Free to the People
What is the value of the public library? Concerned by budget cuts and the threat of library closures, I chose to explore this question. A frequent user of the library, I believe libraries to be an essential asset to community life and a valuable educational service, a place where people can gather formally or informally, where access to information is encouraged, where resources for personal improvement are on hand, and where art, music, literature, and knowledge are available outside of a commercial context.
This series of documentary portraits, Free to the People, was made in the Main location of the Carnegie Library of Pittsburgh. In these pictures I describe individuals reading or working in the library in solitude and in concentration. In many of the images the subjects’ eyes appear to be closed but they are in fact looking down; with this aspect, I wish to invoke the physical resemblance between reading and prayer, where a person finds themselves in a space in which they feel safe to be lost to their own thoughts.

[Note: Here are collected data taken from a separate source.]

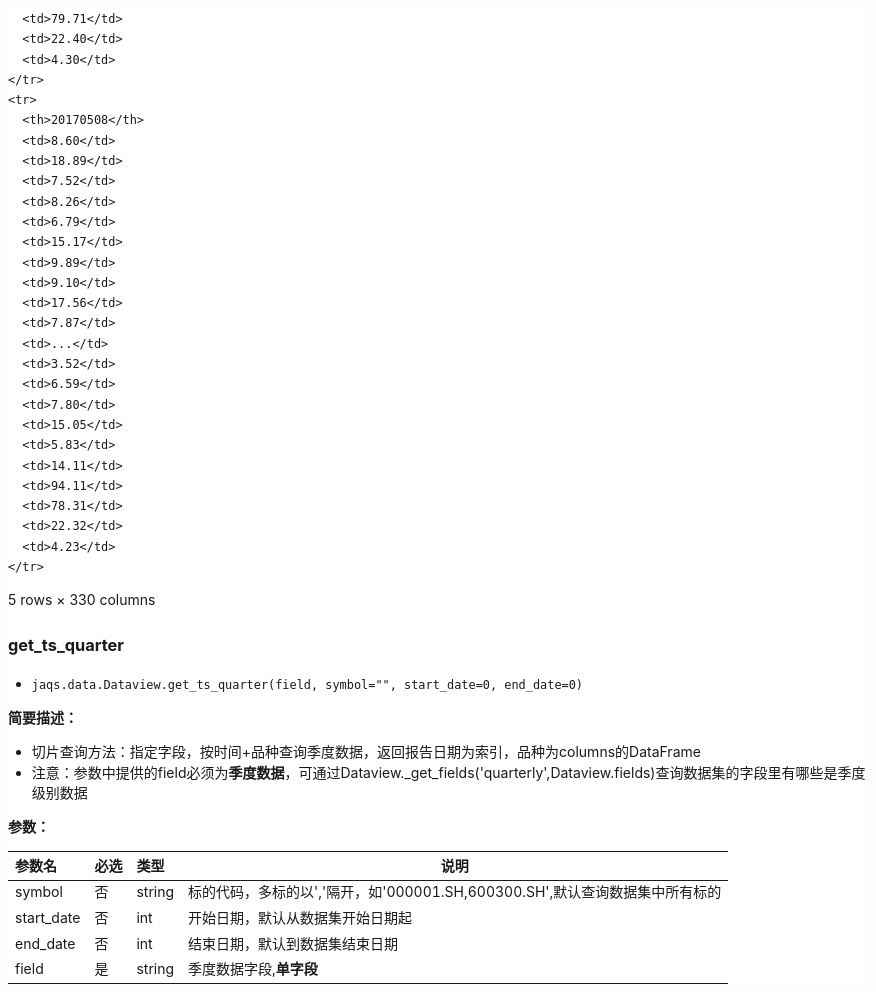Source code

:       <td>79.71</td>
      <td>22.40</td>
      <td>4.30</td>
    </tr>
    <tr>
      <th>20170508</th>
      <td>8.60</td>
      <td>18.89</td>
      <td>7.52</td>
      <td>8.26</td>
      <td>6.79</td>
      <td>15.17</td>
      <td>9.89</td>
      <td>9.10</td>
      <td>17.56</td>
      <td>7.87</td>
      <td>...</td>
      <td>3.52</td>
      <td>6.59</td>
      <td>7.80</td>
      <td>15.05</td>
      <td>5.83</td>
      <td>14.11</td>
      <td>94.11</td>
      <td>78.31</td>
      <td>22.32</td>
      <td>4.23</td>
    </tr>
  </tbody>
</table>
<p>5 rows × 330 columns</p>
</div>



### get_ts_quarter
- ` jaqs.data.Dataview.get_ts_quarter(field, symbol="", start_date=0, end_date=0) `

**简要描述：**

- 切片查询方法：指定字段，按时间+品种查询季度数据，返回报告日期为索引，品种为columns的DataFrame
- 注意：参数中提供的field必须为**季度数据**，可通过Dataview._get_fields('quarterly',Dataview.fields)查询数据集的字段里有哪些是季度级别数据

**参数：**

|参数名|必选|类型|说明|
|:----    |:---|:----- |-----   |
|symbol|否 |string|标的代码，多标的以','隔开，如'000001.SH,600300.SH',默认查询数据集中所有标的|
|start_date |否 |int |开始日期，默认从数据集开始日期起|
|end_date |否 |int |结束日期，默认到数据集结束日期|
|field |是 |string |季度数据字段,**单字段**|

In libraries the public and the private intersect; we share an environment of study, recreation, and thoughtfulness in the company of strangers. We are able to sit side by side peacefully and to follow our own pursuits. The object of each person’s study or activity is left ambiguous as these pictures mean to acknowledge the existence of the subjects’ interior life but not to interrogate its details.
Pictures from this series were on display as part of Behind Our Scenes, curated by Jen Saffron at the Pittsburgh Cultural Trusts's SPACE Gallery, November 8 2013 - January 26 - 2014.